Ольга Петровна придвинула свой стул поближе и, с улыбкой положив руку на колено Валентина, сказала, заглядывая ему в глаза:

— Быть твоей любовницей, не любя тебя, — хорошо. Но быть женой или любить тебя — ужасно. Ты это знаешь?

— Ну, чем же ужасно? — сказал Валентин.

— Тем, что ты никого и ничего не любишь.

— Я люблю жизнь и волю, — ответил Валентин, подойдя к окну и рассматривая облака.

— Но эта твоя любовь мне представляется тоже страшной… — сказала Ольга Петровна, прищурив глаза и глядя на Валентина, — страшной потому, что в ней нет жалости и есть великое безразличие к… частностям. Ведь все люди для тебя — частности.

— Ты умная женщина, — сказал Валентин, несколько времени посмотрев на Ольгу Петровну и чуть улыбнувшись.

— Это признание факта или увертка от ответа? Как понять?

— Как хочешь.

— А ты сам-то как думаешь?

— Я вообще не думаю. Я живу и смотрю. Это тоже неплохо.

Ольга Петровна несколько времени молча смотрела на него, потом, рассмеявшись, сказала:

— Но как ты можешь жить с ней, я этого не понимаю. Не понимаю! — повторила она с веселым недоумением.

— Отчего же, у нее тело хорошее и душа простая, почти первобытная.

— Но ум, Валентин?!

— Я не люблю умных женщин, потому что ничего нет глупее их.

— Благодарю вас, — сказала Ольга Петровна, поклонившись и разведя руками, — это говорится вслед за тем, как только назвал меня умной женщиной.

— Ты просто умна, и только, а это нечто другое. Мы с тобой сейчас выпьем за жизнь, — сказал Валентин, подходя к ней и кладя руку ей на плечо, — я чувствую, что она что-то хочет принести нам и широко раздвинуть для нас двери познания.

— Хорошо, но прежде скажи, куда ты дел милого мальчика Митеньку Воейкова. Он мне нужен.

— На что он тебе нужен?

— Нужен! — сказала с упрямой и хитрой усмешкой молодая женщина.

— А, это хорошо. Понимаю. Если есть это, — значит, есть и жизнь. Выпьем, быть может, в последний раз, за нее, за необъятную жизнь. А Митеньку я никуда не девал. У него кое-какие перемены в жизни. А какие — ты об этом узнаешь от него самого.

Вошедшая в кабинет Нина чуть не вскрикнула от радостного умиления.

— Кончилось?… — только спросила она.

— Что кончилось? — спросил в свою очередь Валентин, набрав на лбу складки, и, не понимая, посмотрел на нее.

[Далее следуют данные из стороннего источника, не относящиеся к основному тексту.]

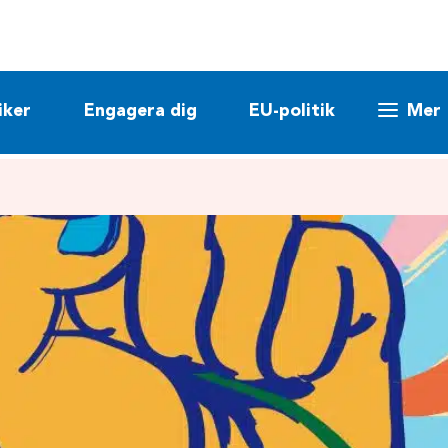
iker
Engagera dig
EU-politik
Mer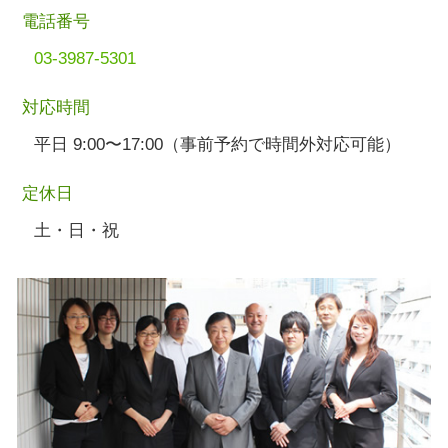
電話番号
03-3987-5301
対応時間
平日 9:00〜17:00（事前予約で時間外対応可能）
定休日
土・日・祝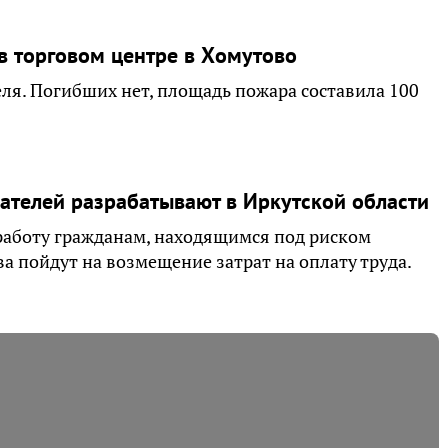
в торговом центре в Хомутово
еля. Погибших нет, площадь пожара составила 100
телей разрабатывают в Иркутской области
работу гражданам, находящимся под риском
ва пойдут на возмещение затрат на оплату труда.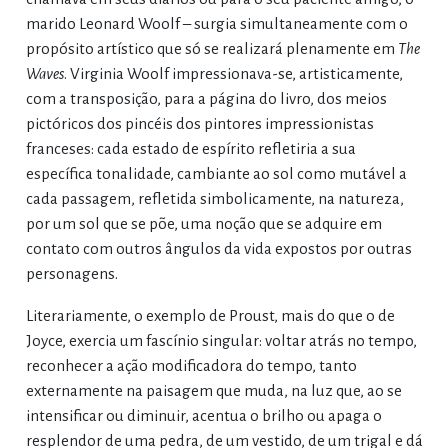
marido Leonard Woolf – surgia simultaneamente com o
propósito artístico que só se realizará plenamente em
The
Waves
. Virginia Woolf impressionava-se, artisticamente,
com a transposição, para a página do livro, dos meios
pictóricos dos pincéis dos pintores impressionistas
franceses: cada estado de espírito refletiria a sua
específica tonalidade, cambiante ao sol como mutável a
cada passagem, refletida simbolicamente, na natureza,
por um sol que se põe, uma noção que se adquire em
contato com outros ângulos da vida expostos por outras
personagens.
Literariamente, o exemplo de Proust, mais do que o de
Joyce, exercia um fascínio singular: voltar atrás no tempo,
reconhecer a ação modificadora do tempo, tanto
externamente na paisagem que muda, na luz que, ao se
intensificar ou diminuir, acentua o brilho ou apaga o
resplendor de uma pedra, de um vestido, de um trigal e dá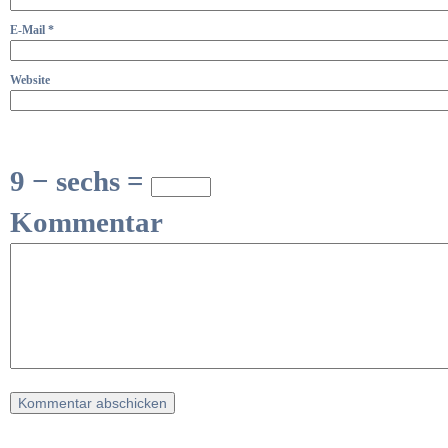
E-Mail
*
Website
9 − sechs =
Kommentar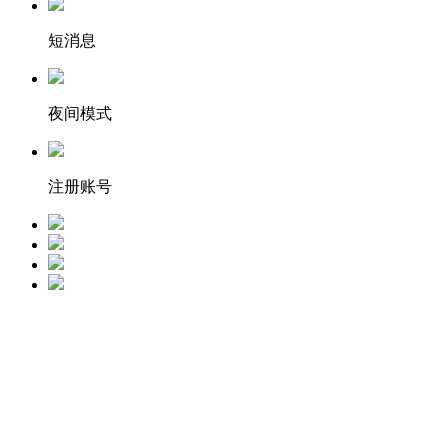
短消息
夜间模式
注册账号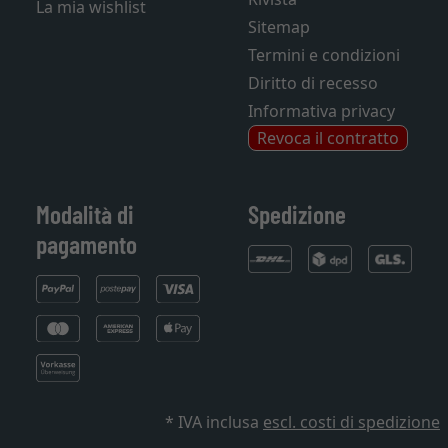
La mia wishlist
Sitemap
Termini e condizioni
Diritto di recesso
Informativa privacy
Revoca il contratto
Modalità di
Spedizione
pagamento
* IVA inclusa
escl. costi di spedizione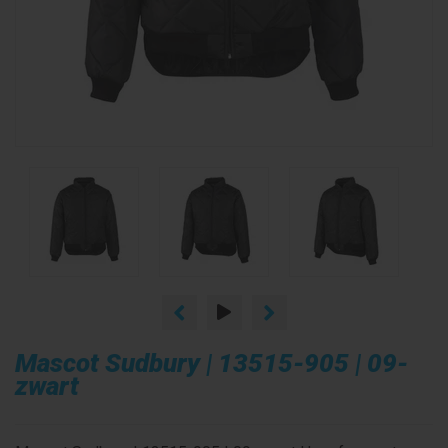
Mascot Sudbury | 13515-905 | 09-
zwart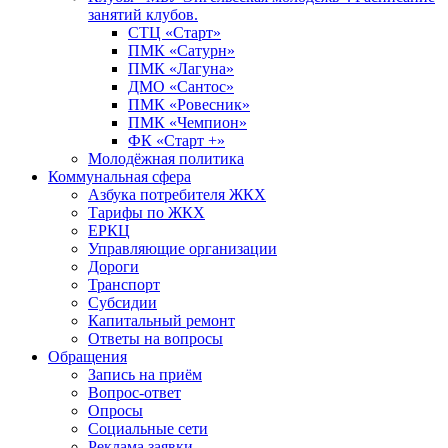
занятий клубов.
СТЦ «Старт»
ПМК «Сатурн»
ПМК «Лагуна»
ДМО «Сантос»
ПМК «Ровесник»
ПМК «Чемпион»
ФК «Старт +»
Молодёжная политика
Коммунальная сфера
Азбука потребителя ЖКХ
Тарифы по ЖКХ
ЕРКЦ
Управляющие организации
Дороги
Транспорт
Субсидии
Капитальный ремонт
Ответы на вопросы
Обращения
Запись на приём
Вопрос-ответ
Опросы
Социальные сети
Реклама заявки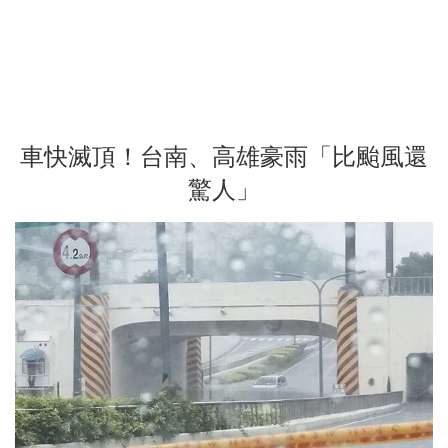
車快滅頂！台南、高雄豪雨「比颱風還
驚人」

— Кончилось, слава богу, — сказала она успокоенно и, не отвечая на его вопрос, подставила свободный стакан.

Но, как потом оказалось, радость ее была преждевременна. Ее ждала большая неожиданность со стороны Валентина, а вслед за этой неожиданностью — скандальная неожиданность со стороны ее самой…

VII

Загадочное настроение Валентина разрешилось тем, чего баронесса Нина совсем не ожидала от него, и это привело ее впоследствии к тому сверхъестественному положению, в какое она попала.

Валентин вдруг совершенно неожиданно уехал в Петербург.

Приехавший к нему Федюков застал его за сборами.

Он укладывал свои знаменитые два маленьких чемоданчика.

— Уже собираешься? Значит, едем? — спросил Федюков, остановившись посредине комнаты в своем пробковом шлеме и пыльнике. И сделал уже движение куда-то бежать, не дожидаясь ответа.

— Нет, я пока не на Урал, — сказал Валентин, сидя над раскрытым чемоданом и снизу посмотрев на Федюкова.

— А куда же? — спросил Федюков тем же торопливо-испуганным тоном, с широко раскрытыми глазами.

— Съезжу в Петербург.

— В связи с событиями?

— Нет, кажется, без связи.

— Так зачем же ты едешь?

— Не знаю, просто решил.

— Что же ты мне раньше не сказал, что собираешься; я бы тоже поехал.